Problem: A verbatim copy of every record is required, and no pictures should be included.

########################################

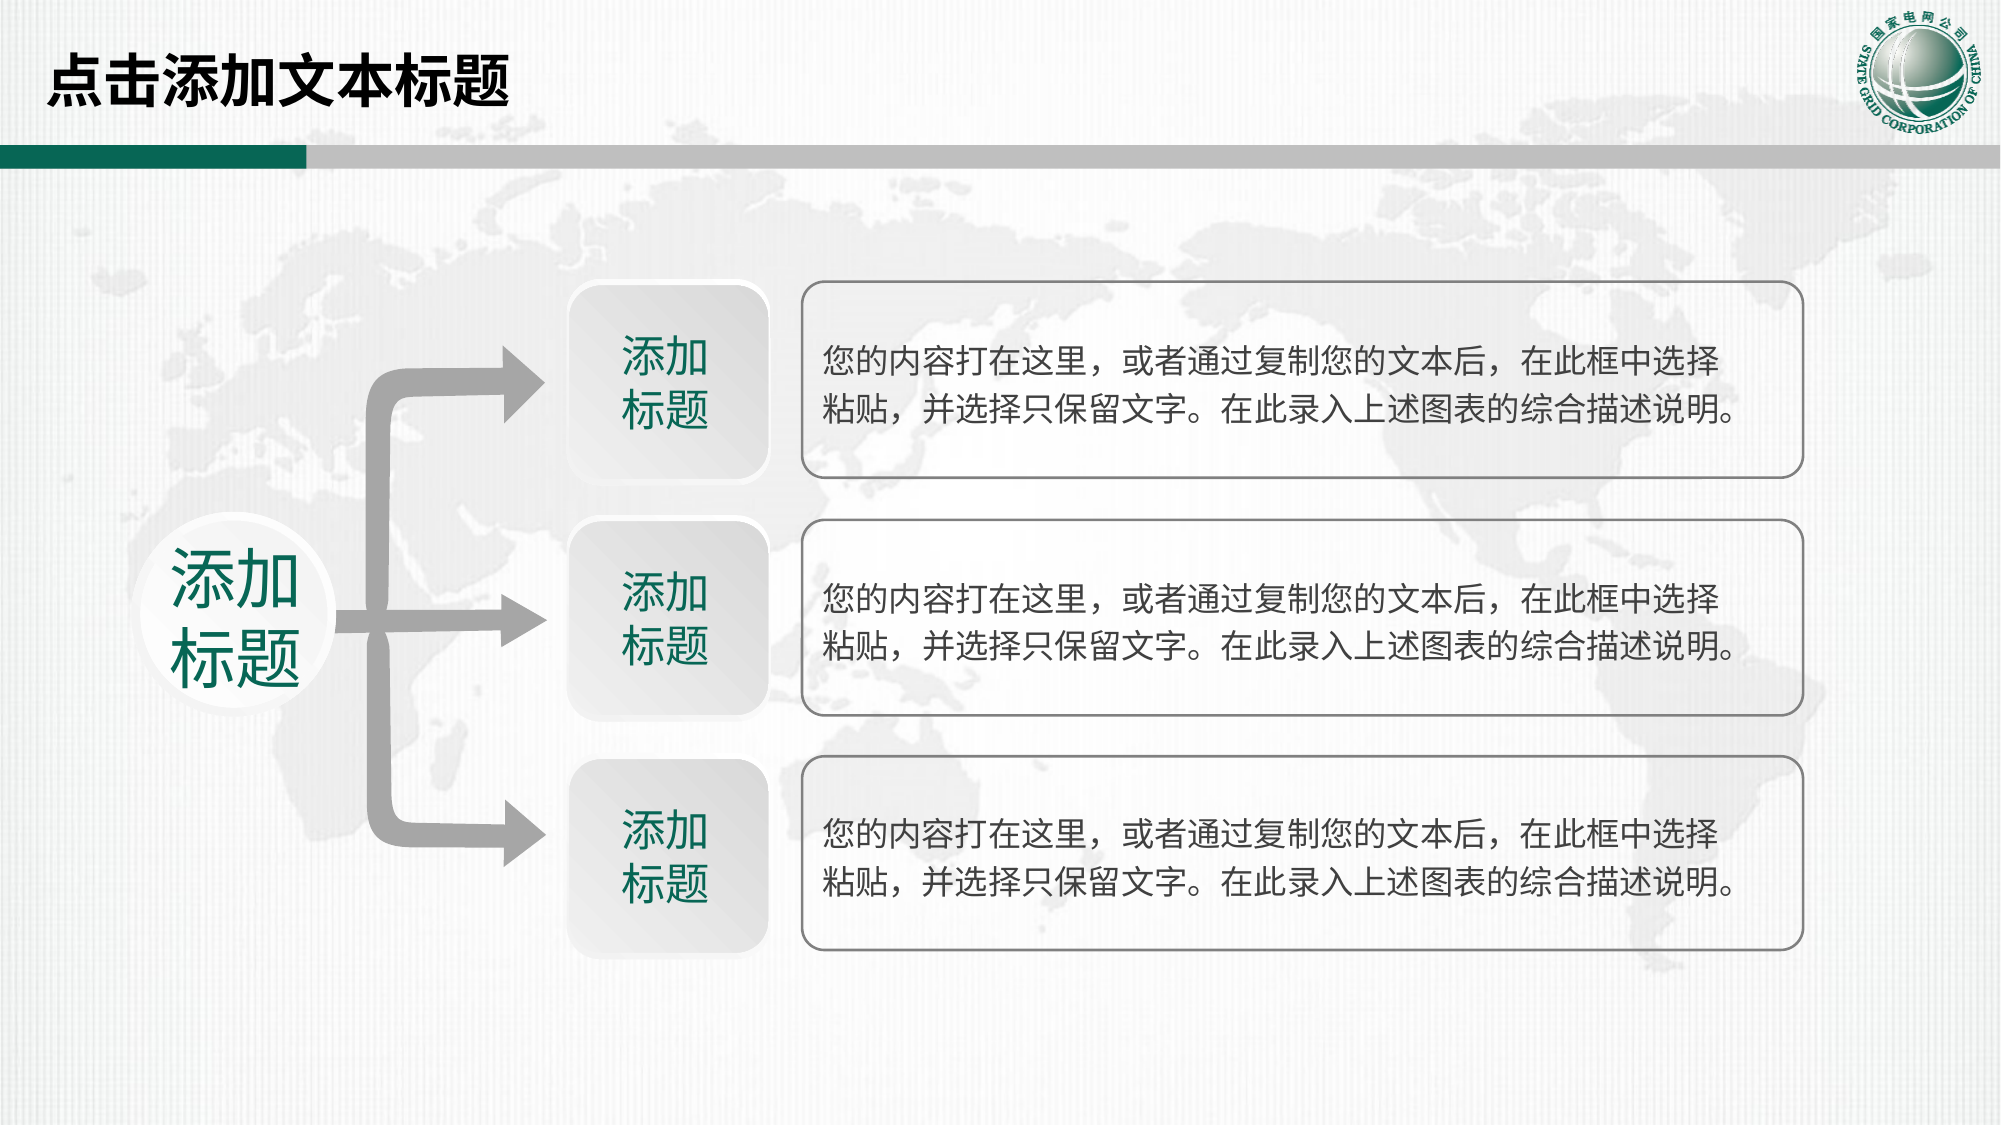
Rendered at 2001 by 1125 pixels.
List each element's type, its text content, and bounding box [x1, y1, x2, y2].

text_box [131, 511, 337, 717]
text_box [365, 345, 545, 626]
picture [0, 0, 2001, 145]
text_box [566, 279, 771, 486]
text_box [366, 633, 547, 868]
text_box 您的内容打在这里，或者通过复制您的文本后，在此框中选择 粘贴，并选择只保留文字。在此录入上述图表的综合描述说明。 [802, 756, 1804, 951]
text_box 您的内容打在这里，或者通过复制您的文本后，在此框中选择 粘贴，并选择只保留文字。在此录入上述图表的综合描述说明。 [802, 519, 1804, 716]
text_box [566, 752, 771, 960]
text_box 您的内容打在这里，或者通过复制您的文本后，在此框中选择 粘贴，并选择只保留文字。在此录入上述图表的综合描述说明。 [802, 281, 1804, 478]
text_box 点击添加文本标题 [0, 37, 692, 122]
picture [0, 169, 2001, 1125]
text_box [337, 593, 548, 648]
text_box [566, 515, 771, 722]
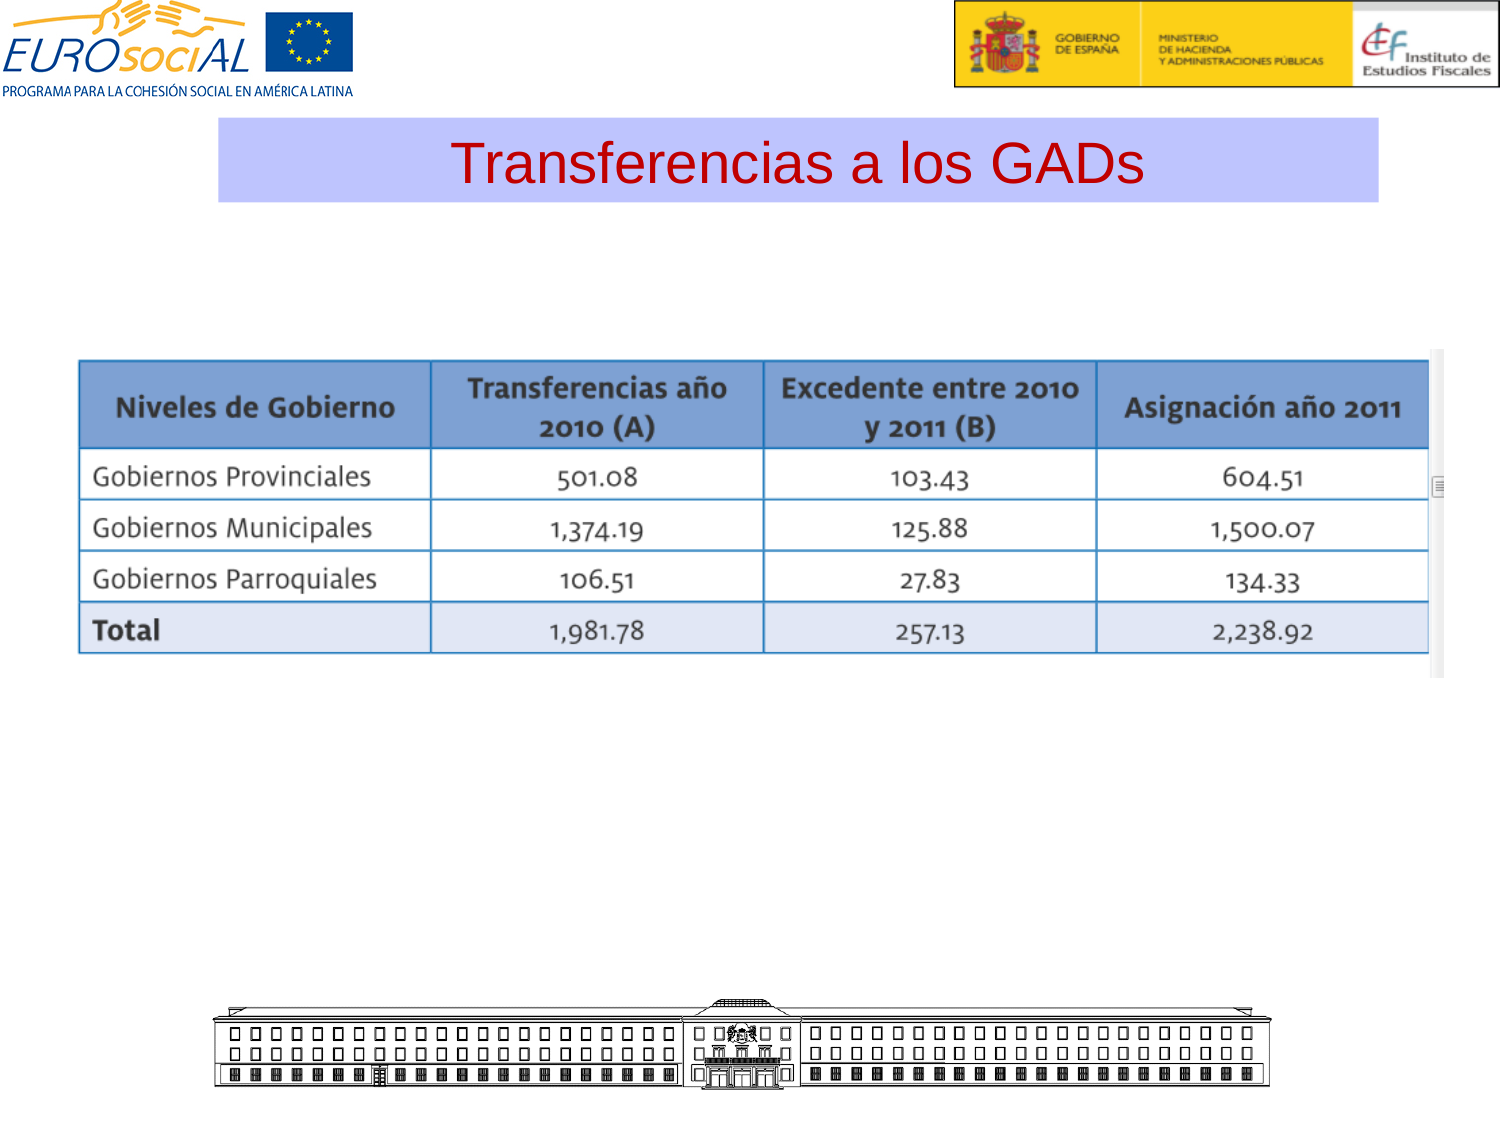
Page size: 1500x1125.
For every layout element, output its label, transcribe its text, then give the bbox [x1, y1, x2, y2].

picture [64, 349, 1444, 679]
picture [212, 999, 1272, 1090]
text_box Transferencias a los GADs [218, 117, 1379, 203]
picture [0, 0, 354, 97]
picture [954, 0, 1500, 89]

########################################

Response:
Rendered at 2001 by 1125 pixels.
List each element's type, its text content, and bounding box [x1, y1, x2, y2].

text_box [131, 511, 337, 717]
text_box [365, 345, 545, 626]
picture [0, 0, 2001, 145]
text_box [566, 279, 771, 486]
text_box [366, 633, 547, 868]
text_box 您的内容打在这里，或者通过复制您的文本后，在此框中选择 粘贴，并选择只保留文字。在此录入上述图表的综合描述说明。 [802, 756, 1804, 951]
text_box 您的内容打在这里，或者通过复制您的文本后，在此框中选择 粘贴，并选择只保留文字。在此录入上述图表的综合描述说明。 [802, 519, 1804, 716]
text_box [566, 752, 771, 960]
text_box 您的内容打在这里，或者通过复制您的文本后，在此框中选择 粘贴，并选择只保留文字。在此录入上述图表的综合描述说明。 [802, 281, 1804, 478]
text_box 点击添加文本标题 [0, 37, 692, 122]
picture [0, 169, 2001, 1125]
text_box [337, 593, 548, 648]
text_box [566, 515, 771, 722]
Page size: 1500x1125.
For every layout element, output its label, transcribe its text, then give the bbox [x1, y1, x2, y2].

picture [64, 349, 1444, 679]
picture [212, 999, 1272, 1090]
text_box Transferencias a los GADs [218, 117, 1379, 203]
picture [0, 0, 354, 97]
picture [954, 0, 1500, 89]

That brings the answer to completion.